JOB ITEM: Pull out the text of the lines below word for word, covering every one of them, and leave out the pictures.

(Plain-text sources of documents)

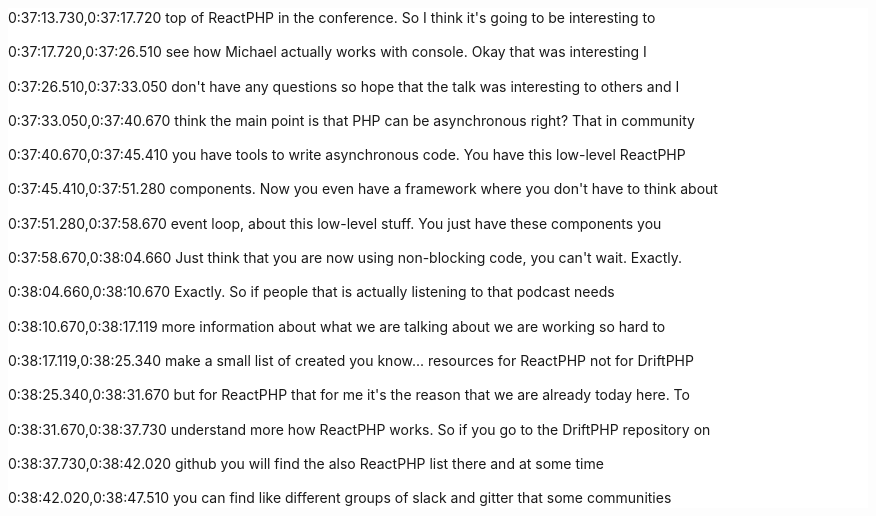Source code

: 0:37:13.730,0:37:17.720
top of ReactPHP in the conference. So I
think it's going to be interesting to

0:37:17.720,0:37:26.510
see how Michael actually works with
console. Okay that was interesting I

0:37:26.510,0:37:33.050
don't have any questions so hope that
the talk was interesting to others and I

0:37:33.050,0:37:40.670
think the main point is that PHP can be
asynchronous right? That in community

0:37:40.670,0:37:45.410
you have tools to write asynchronous
code. You have this low-level ReactPHP

0:37:45.410,0:37:51.280
components. Now you even have a framework where you don't have to think about

0:37:51.280,0:37:58.670
event loop, about this low-level stuff.
You just have these components you

0:37:58.670,0:38:04.660
Just think that you are now using
non-blocking code, you can't wait. Exactly.

0:38:04.660,0:38:10.670
Exactly. So if people that is
actually listening to that podcast needs

0:38:10.670,0:38:17.119
more information about what we are
talking about we are working so hard to

0:38:17.119,0:38:25.340
make a small list of created you know...
resources for ReactPHP not for DriftPHP

0:38:25.340,0:38:31.670
but for ReactPHP that for me it's the
reason that we are already today here. To

0:38:31.670,0:38:37.730
understand more how ReactPHP works. So
if you go to the DriftPHP repository on

0:38:37.730,0:38:42.020
github you will find the also ReactPHP
list there and at some time

0:38:42.020,0:38:47.510
you can find like different groups of
slack and gitter that some communities
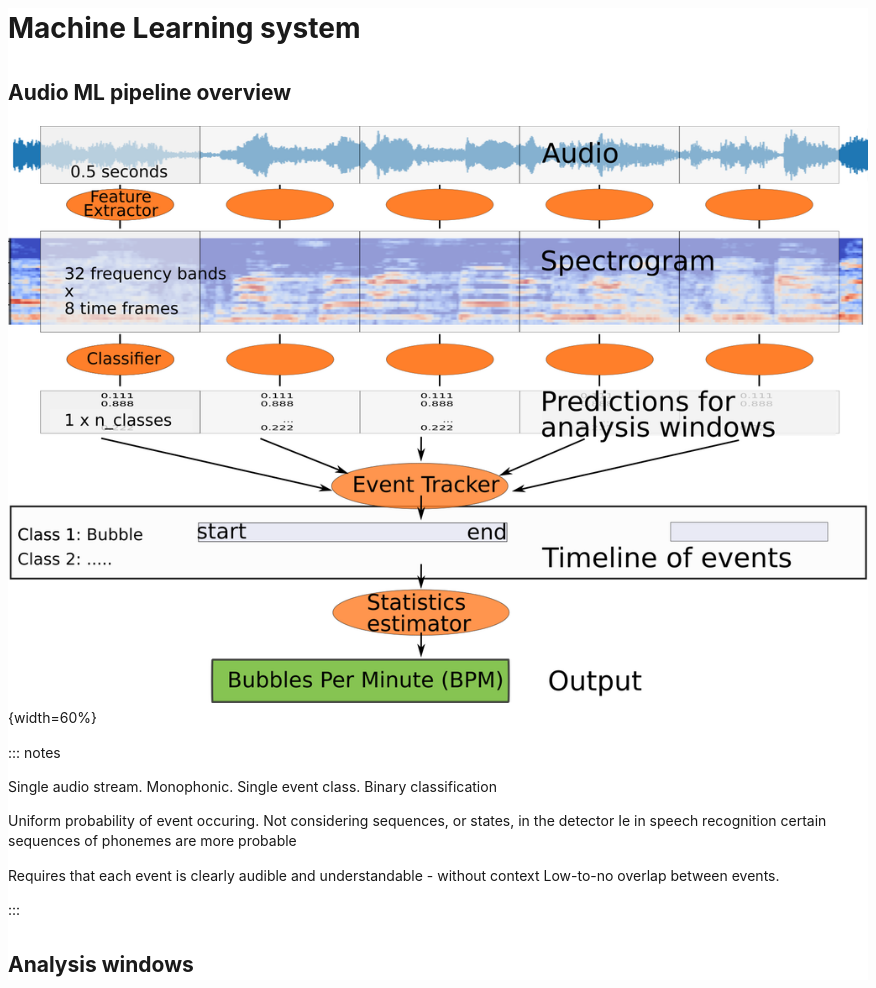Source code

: # Machine Learning system

## Audio ML pipeline overview

![](./img/detection-pipeline.svg.png){width=60%}

::: notes

Single audio stream. Monophonic.
Single event class. Binary classification

Uniform probability of event occuring.
Not considering sequences, or states, in the detector
Ie in speech recognition certain sequences of phonemes are more probable

Requires that each event is clearly audible and understandable - without context
Low-to-no overlap between events.

:::

## Analysis windows
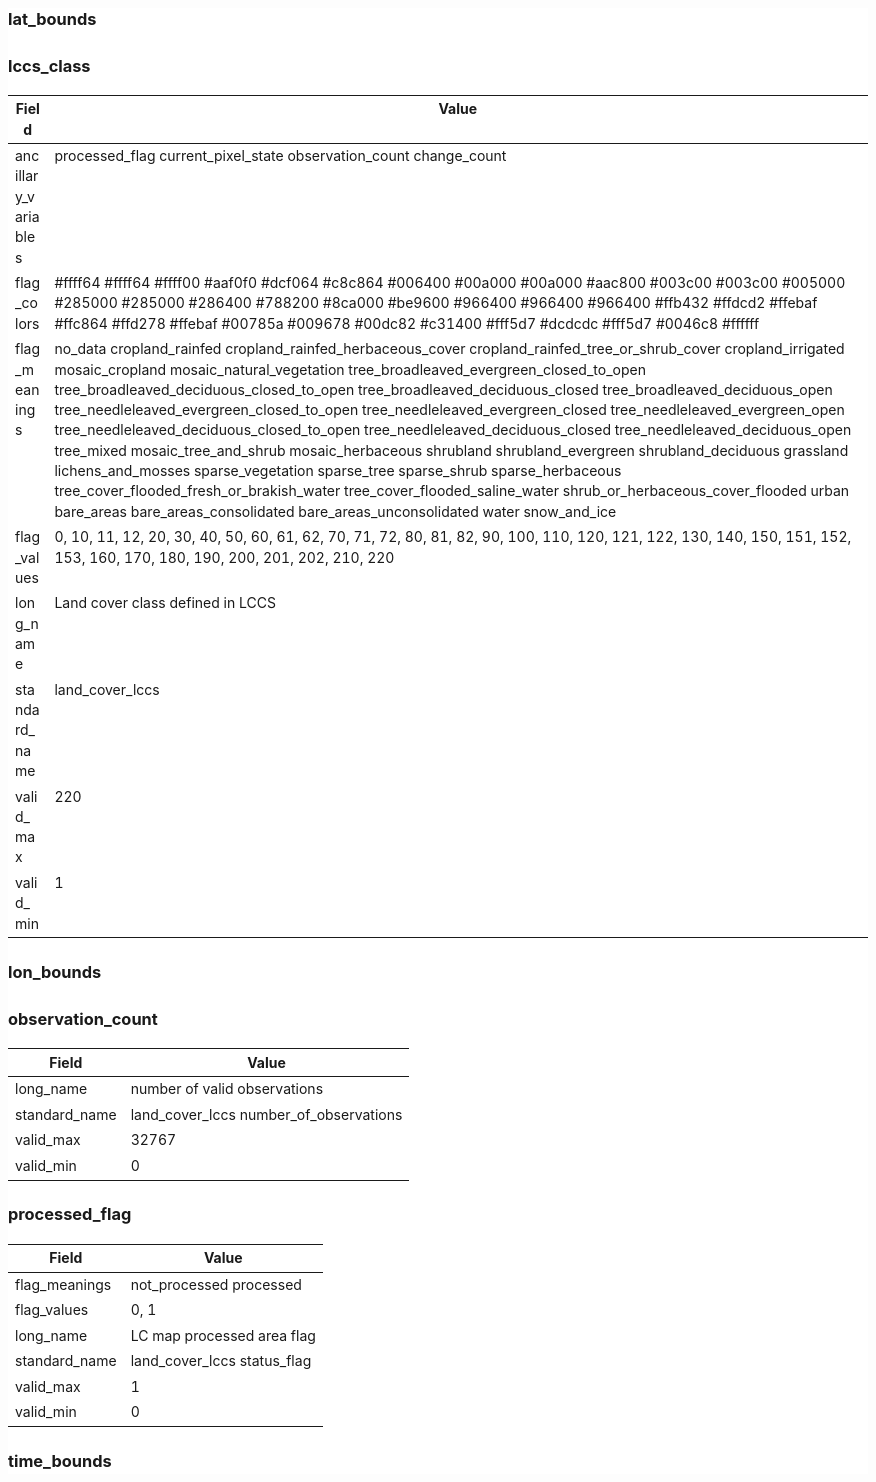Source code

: ### <a name="lat_bounds"></a>lat_bounds

### <a name="lccs_class"></a>lccs_class

| Field | Value |
| ---- | ---- |
| ancillary\_variables | processed\_flag current\_pixel\_state observation\_count change\_count |
| flag\_colors | \#ffff64 \#ffff64 \#ffff00 \#aaf0f0 \#dcf064 \#c8c864 \#006400 \#00a000 \#00a000 \#aac800 \#003c00 \#003c00 \#005000 \#285000 \#285000 \#286400 \#788200 \#8ca000 \#be9600 \#966400 \#966400 \#966400 \#ffb432 \#ffdcd2 \#ffebaf \#ffc864 \#ffd278 \#ffebaf \#00785a \#009678 \#00dc82 \#c31400 \#fff5d7 \#dcdcdc \#fff5d7 \#0046c8 \#ffffff |
| flag\_meanings | no\_data cropland\_rainfed cropland\_rainfed\_herbaceous\_cover cropland\_rainfed\_tree\_or\_shrub\_cover cropland\_irrigated mosaic\_cropland mosaic\_natural\_vegetation tree\_broadleaved\_evergreen\_closed\_to\_open tree\_broadleaved\_deciduous\_closed\_to\_open tree\_broadleaved\_deciduous\_closed tree\_broadleaved\_deciduous\_open tree\_needleleaved\_evergreen\_closed\_to\_open tree\_needleleaved\_evergreen\_closed tree\_needleleaved\_evergreen\_open tree\_needleleaved\_deciduous\_closed\_to\_open tree\_needleleaved\_deciduous\_closed tree\_needleleaved\_deciduous\_open tree\_mixed mosaic\_tree\_and\_shrub mosaic\_herbaceous shrubland shrubland\_evergreen shrubland\_deciduous grassland lichens\_and\_mosses sparse\_vegetation sparse\_tree sparse\_shrub sparse\_herbaceous tree\_cover\_flooded\_fresh\_or\_brakish\_water tree\_cover\_flooded\_saline\_water shrub\_or\_herbaceous\_cover\_flooded urban bare\_areas bare\_areas\_consolidated bare\_areas\_unconsolidated water snow\_and\_ice |
| flag\_values | 0, 10, 11, 12, 20, 30, 40, 50, 60, 61, 62, 70, 71, 72, 80, 81, 82, 90, 100, 110, 120, 121, 122, 130, 140, 150, 151, 152, 153, 160, 170, 180, 190, 200, 201, 202, 210, 220 |
| long\_name | Land cover class defined in LCCS |
| standard\_name | land\_cover\_lccs |
| valid\_max | 220 |
| valid\_min | 1 |

### <a name="lon_bounds"></a>lon_bounds

### <a name="observation_count"></a>observation_count

| Field | Value |
| ---- | ---- |
| long\_name | number of valid observations |
| standard\_name | land\_cover\_lccs number\_of\_observations |
| valid\_max | 32767 |
| valid\_min | 0 |

### <a name="processed_flag"></a>processed_flag

| Field | Value |
| ---- | ---- |
| flag\_meanings | not\_processed processed |
| flag\_values | 0, 1 |
| long\_name | LC map processed area flag |
| standard\_name | land\_cover\_lccs status\_flag |
| valid\_max | 1 |
| valid\_min | 0 |

### <a name="time_bounds"></a>time_bounds
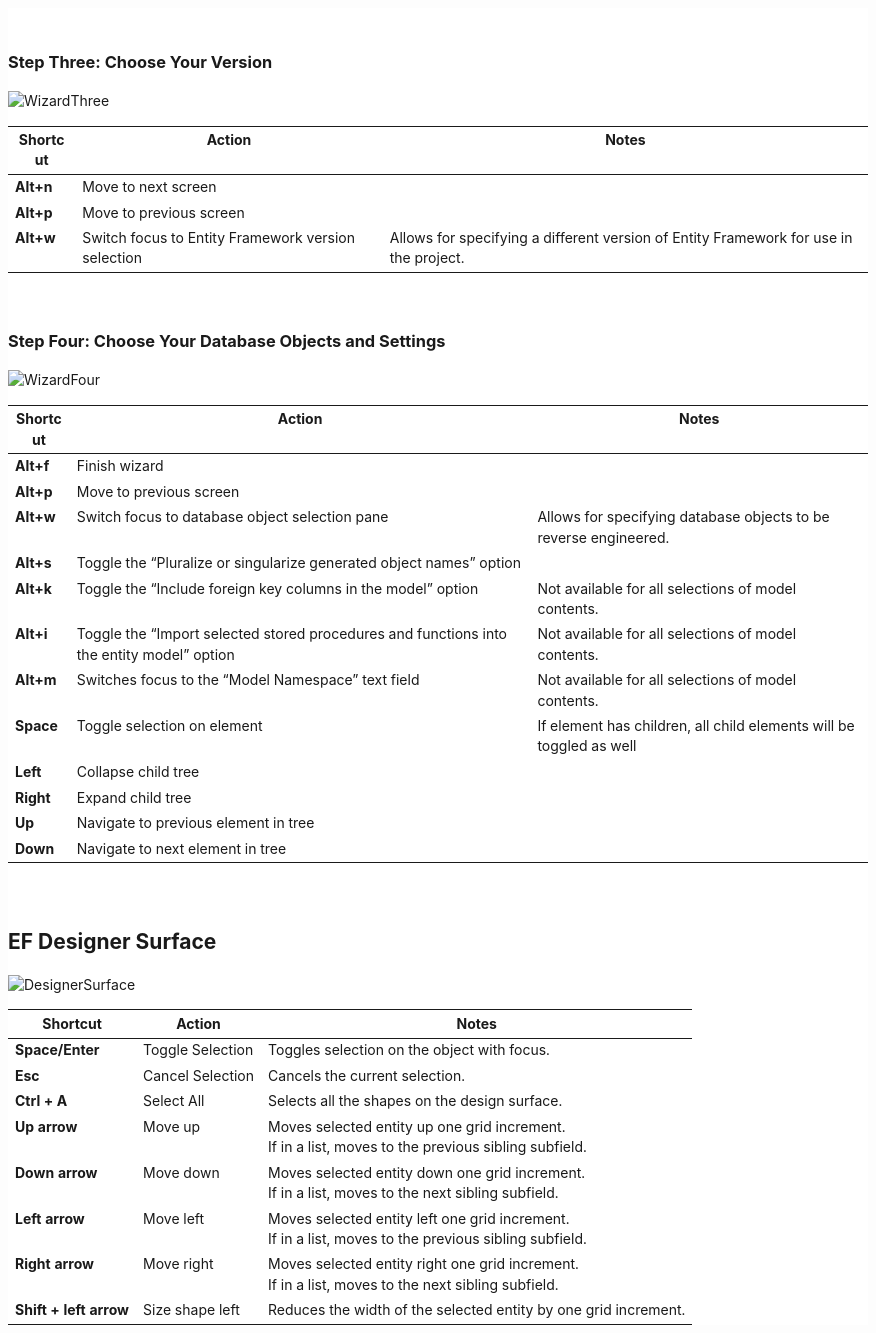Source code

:  

### Step Three: Choose Your Version

![WizardThree](../ef6/media/wizardthree.png)

| Shortcut | Action | Notes |
|----------|--------|-------|
| **Alt+n** | Move to next screen |   |
| **Alt+p** | Move to previous screen |   |
| **Alt+w** | Switch focus to Entity Framework version selection | Allows for specifying a different version of Entity Framework for use in the project. |

 

### Step Four: Choose Your Database Objects and Settings

![WizardFour](../ef6/media/wizardfour.png)

| Shortcut | Action | Notes |
|----------|--------|-------|
| **Alt+f** | Finish wizard |   |
| **Alt+p** | Move to previous screen |   |
| **Alt+w** | Switch focus to database object selection pane | Allows for specifying database objects to be reverse engineered. |
| **Alt+s** | Toggle the “Pluralize or singularize generated object names” option |   |
| **Alt+k** | Toggle the “Include foreign key columns in the model” option | Not available for all selections of model contents. |
| **Alt+i** | Toggle the “Import selected stored procedures and functions into the entity model” option | Not available for all selections of model contents. |
| **Alt+m** | Switches focus to the “Model Namespace” text field | Not available for all selections of model contents. |
| **Space** | Toggle selection on element | If element has children, all child elements will be toggled as well |
| **Left** | Collapse child tree |   |
| **Right** | Expand child tree |   |
| **Up** | Navigate to previous element in tree |   |
| **Down** | Navigate to next element in tree |   |

 

## EF Designer Surface

![DesignerSurface](../ef6/media/designersurface.png)

| Shortcut | Action | Notes |
|----------|--------|-------|
| **Space/Enter** | Toggle Selection | Toggles selection on the object with focus. |
| **Esc** | Cancel Selection | Cancels the current selection. |
| **Ctrl + A** | Select All | Selects all the shapes on the design surface. |
| **Up arrow** | Move up | Moves selected entity up one grid increment. <br/> If in a list, moves to the previous sibling subfield. |
| **Down arrow** | Move down | Moves selected entity down one grid increment. <br/> If in a list, moves to the next sibling subfield. |
| **Left arrow** | Move left | Moves selected entity left one grid increment. <br/> If in a list, moves to the previous sibling subfield. |
| **Right arrow** | Move right | Moves selected entity right one grid increment. <br/> If in a list, moves to the next sibling subfield. |
| **Shift + left arrow** | Size shape left | Reduces the width of the selected entity by one grid increment. |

WRITTEN SOLUTION:
Source code

: 0:37:13.730,0:37:17.720
top of ReactPHP in the conference. So I
think it's going to be interesting to

0:37:17.720,0:37:26.510
see how Michael actually works with
console. Okay that was interesting I

0:37:26.510,0:37:33.050
don't have any questions so hope that
the talk was interesting to others and I

0:37:33.050,0:37:40.670
think the main point is that PHP can be
asynchronous right? That in community

0:37:40.670,0:37:45.410
you have tools to write asynchronous
code. You have this low-level ReactPHP

0:37:45.410,0:37:51.280
components. Now you even have a framework where you don't have to think about

0:37:51.280,0:37:58.670
event loop, about this low-level stuff.
You just have these components you

0:37:58.670,0:38:04.660
Just think that you are now using
non-blocking code, you can't wait. Exactly.

0:38:04.660,0:38:10.670
Exactly. So if people that is
actually listening to that podcast needs

0:38:10.670,0:38:17.119
more information about what we are
talking about we are working so hard to

0:38:17.119,0:38:25.340
make a small list of created you know...
resources for ReactPHP not for DriftPHP

0:38:25.340,0:38:31.670
but for ReactPHP that for me it's the
reason that we are already today here. To

0:38:31.670,0:38:37.730
understand more how ReactPHP works. So
if you go to the DriftPHP repository on

0:38:37.730,0:38:42.020
github you will find the also ReactPHP
list there and at some time

0:38:42.020,0:38:47.510
you can find like different groups of
slack and gitter that some communities
Source code

: # Machine Learning system

## Audio ML pipeline overview

![](./img/detection-pipeline.svg.png){width=60%}

::: notes

Single audio stream. Monophonic.
Single event class. Binary classification

Uniform probability of event occuring.
Not considering sequences, or states, in the detector
Ie in speech recognition certain sequences of phonemes are more probable

Requires that each event is clearly audible and understandable - without context
Low-to-no overlap between events.

:::

## Analysis windows
Source code

: ### <a name="lat_bounds"></a>lat_bounds

### <a name="lccs_class"></a>lccs_class

| Field | Value |
| ---- | ---- |
| ancillary\_variables | processed\_flag current\_pixel\_state observation\_count change\_count |
| flag\_colors | \#ffff64 \#ffff64 \#ffff00 \#aaf0f0 \#dcf064 \#c8c864 \#006400 \#00a000 \#00a000 \#aac800 \#003c00 \#003c00 \#005000 \#285000 \#285000 \#286400 \#788200 \#8ca000 \#be9600 \#966400 \#966400 \#966400 \#ffb432 \#ffdcd2 \#ffebaf \#ffc864 \#ffd278 \#ffebaf \#00785a \#009678 \#00dc82 \#c31400 \#fff5d7 \#dcdcdc \#fff5d7 \#0046c8 \#ffffff |
| flag\_meanings | no\_data cropland\_rainfed cropland\_rainfed\_herbaceous\_cover cropland\_rainfed\_tree\_or\_shrub\_cover cropland\_irrigated mosaic\_cropland mosaic\_natural\_vegetation tree\_broadleaved\_evergreen\_closed\_to\_open tree\_broadleaved\_deciduous\_closed\_to\_open tree\_broadleaved\_deciduous\_closed tree\_broadleaved\_deciduous\_open tree\_needleleaved\_evergreen\_closed\_to\_open tree\_needleleaved\_evergreen\_closed tree\_needleleaved\_evergreen\_open tree\_needleleaved\_deciduous\_closed\_to\_open tree\_needleleaved\_deciduous\_closed tree\_needleleaved\_deciduous\_open tree\_mixed mosaic\_tree\_and\_shrub mosaic\_herbaceous shrubland shrubland\_evergreen shrubland\_deciduous grassland lichens\_and\_mosses sparse\_vegetation sparse\_tree sparse\_shrub sparse\_herbaceous tree\_cover\_flooded\_fresh\_or\_brakish\_water tree\_cover\_flooded\_saline\_water shrub\_or\_herbaceous\_cover\_flooded urban bare\_areas bare\_areas\_consolidated bare\_areas\_unconsolidated water snow\_and\_ice |
| flag\_values | 0, 10, 11, 12, 20, 30, 40, 50, 60, 61, 62, 70, 71, 72, 80, 81, 82, 90, 100, 110, 120, 121, 122, 130, 140, 150, 151, 152, 153, 160, 170, 180, 190, 200, 201, 202, 210, 220 |
| long\_name | Land cover class defined in LCCS |
| standard\_name | land\_cover\_lccs |
| valid\_max | 220 |
| valid\_min | 1 |

### <a name="lon_bounds"></a>lon_bounds

### <a name="observation_count"></a>observation_count

| Field | Value |
| ---- | ---- |
| long\_name | number of valid observations |
| standard\_name | land\_cover\_lccs number\_of\_observations |
| valid\_max | 32767 |
| valid\_min | 0 |

### <a name="processed_flag"></a>processed_flag

| Field | Value |
| ---- | ---- |
| flag\_meanings | not\_processed processed |
| flag\_values | 0, 1 |
| long\_name | LC map processed area flag |
| standard\_name | land\_cover\_lccs status\_flag |
| valid\_max | 1 |
| valid\_min | 0 |

### <a name="time_bounds"></a>time_bounds
Source code

:  

### Step Three: Choose Your Version

![WizardThree](../ef6/media/wizardthree.png)

| Shortcut | Action | Notes |
|----------|--------|-------|
| **Alt+n** | Move to next screen |   |
| **Alt+p** | Move to previous screen |   |
| **Alt+w** | Switch focus to Entity Framework version selection | Allows for specifying a different version of Entity Framework for use in the project. |

 

### Step Four: Choose Your Database Objects and Settings

![WizardFour](../ef6/media/wizardfour.png)

| Shortcut | Action | Notes |
|----------|--------|-------|
| **Alt+f** | Finish wizard |   |
| **Alt+p** | Move to previous screen |   |
| **Alt+w** | Switch focus to database object selection pane | Allows for specifying database objects to be reverse engineered. |
| **Alt+s** | Toggle the “Pluralize or singularize generated object names” option |   |
| **Alt+k** | Toggle the “Include foreign key columns in the model” option | Not available for all selections of model contents. |
| **Alt+i** | Toggle the “Import selected stored procedures and functions into the entity model” option | Not available for all selections of model contents. |
| **Alt+m** | Switches focus to the “Model Namespace” text field | Not available for all selections of model contents. |
| **Space** | Toggle selection on element | If element has children, all child elements will be toggled as well |
| **Left** | Collapse child tree |   |
| **Right** | Expand child tree |   |
| **Up** | Navigate to previous element in tree |   |
| **Down** | Navigate to next element in tree |   |

 

## EF Designer Surface

![DesignerSurface](../ef6/media/designersurface.png)

| Shortcut | Action | Notes |
|----------|--------|-------|
| **Space/Enter** | Toggle Selection | Toggles selection on the object with focus. |
| **Esc** | Cancel Selection | Cancels the current selection. |
| **Ctrl + A** | Select All | Selects all the shapes on the design surface. |
| **Up arrow** | Move up | Moves selected entity up one grid increment. <br/> If in a list, moves to the previous sibling subfield. |
| **Down arrow** | Move down | Moves selected entity down one grid increment. <br/> If in a list, moves to the next sibling subfield. |
| **Left arrow** | Move left | Moves selected entity left one grid increment. <br/> If in a list, moves to the previous sibling subfield. |
| **Right arrow** | Move right | Moves selected entity right one grid increment. <br/> If in a list, moves to the next sibling subfield. |
| **Shift + left arrow** | Size shape left | Reduces the width of the selected entity by one grid increment. |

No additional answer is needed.